Russie : espoirs et craintes
Les impressions de l’auteur, qui rapporte les conversations et les observations faites au cours d’un séjour en Russie soviétique en 1967, sont très différentes de celles que tant d’autres écrivains occidentaux ont fait connaître au cours des précédentes années. La Russie est un pays riche, où la population vit dans des conditions de plus en plus satisfaisantes, se rapprochant de celles que nous connaissons dans nos pays de l’Ouest. Un grand souffle patriotique anime l’opinion des hommes de la rue. S’ils ne croient guère à l’avènement prochain d’un paradis terrestre communiste dont les dirigeants, depuis le départ de M. Khrouchtchev, ont renoncé à leur faire miroiter le charme, du moins ont-ils confiance dans l’avenir. Cependant, les intellectuels sont de plus en plus impatients de secouer le joug très lourd d’une bureaucratie toujours tatillonne et multiple. Et tout irait bien si la liberté de pensée était respectée.
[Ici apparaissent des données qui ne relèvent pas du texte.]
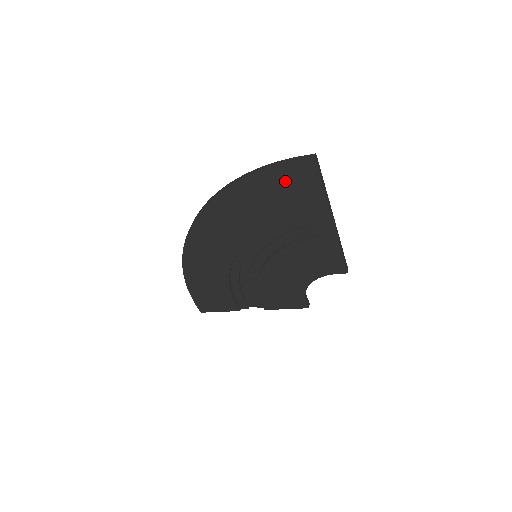
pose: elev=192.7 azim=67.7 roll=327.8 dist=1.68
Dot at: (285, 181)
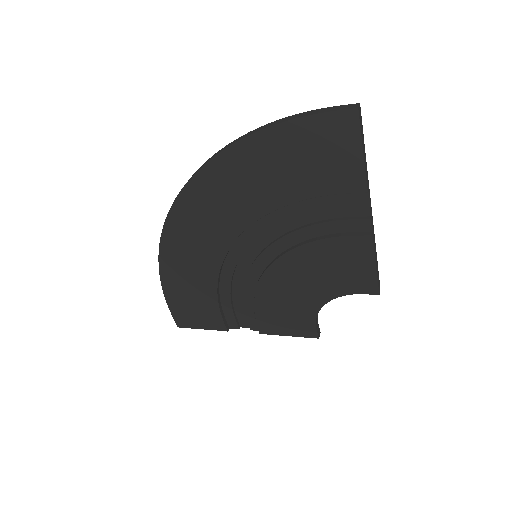
Dot at: (309, 143)
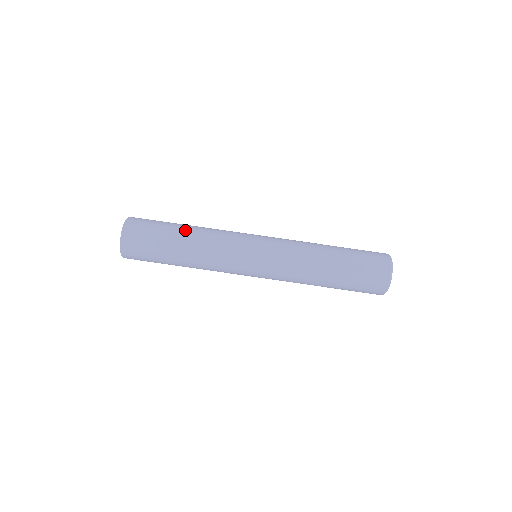
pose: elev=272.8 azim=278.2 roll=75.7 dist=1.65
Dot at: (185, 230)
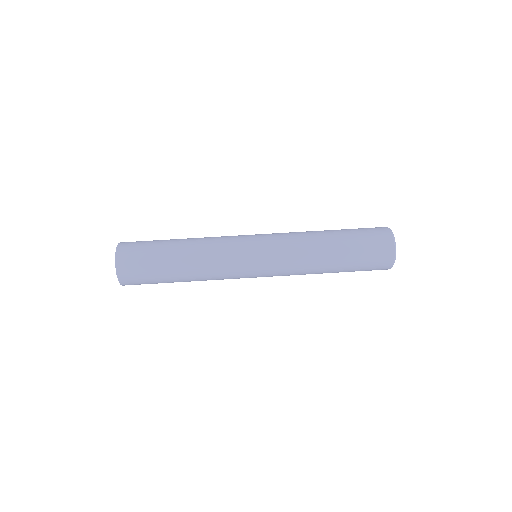
Dot at: (181, 239)
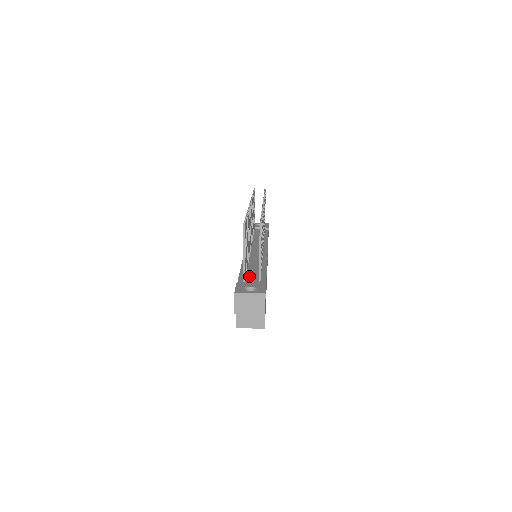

Cette dernière restriction assombrit évidemment le tableau dans l’ensemble très favorable qu’Alexander Werth avait tracé de son ancien pays. On pourrait dire qu’elle remet en question ses descriptions et ses affirmations. Écrit avant les événements de 1968 en Tchécoslovaquie, ce livre en tient compte cependant dans quelques passages qui ont été insérés dans le texte initial. L’affaire tchécoslovaque est venue brutalement interrompre le rêve d’une détente intérieure, d’un retour ou d’une accession à une vie normale et équilibrée ; aux « timides espoirs » que faisait naître l’évolution du communisme soviétique, ont brusquement succédé les « craintes » d’une réapparition de méthodes autoritaires et brutales.
Témoignage intéressant d’un homme qui a voulu donner de la Russie actuelle une image nouvelle, cet ouvrage, d’une lecture aisée, a le mérite d’une grande sincérité.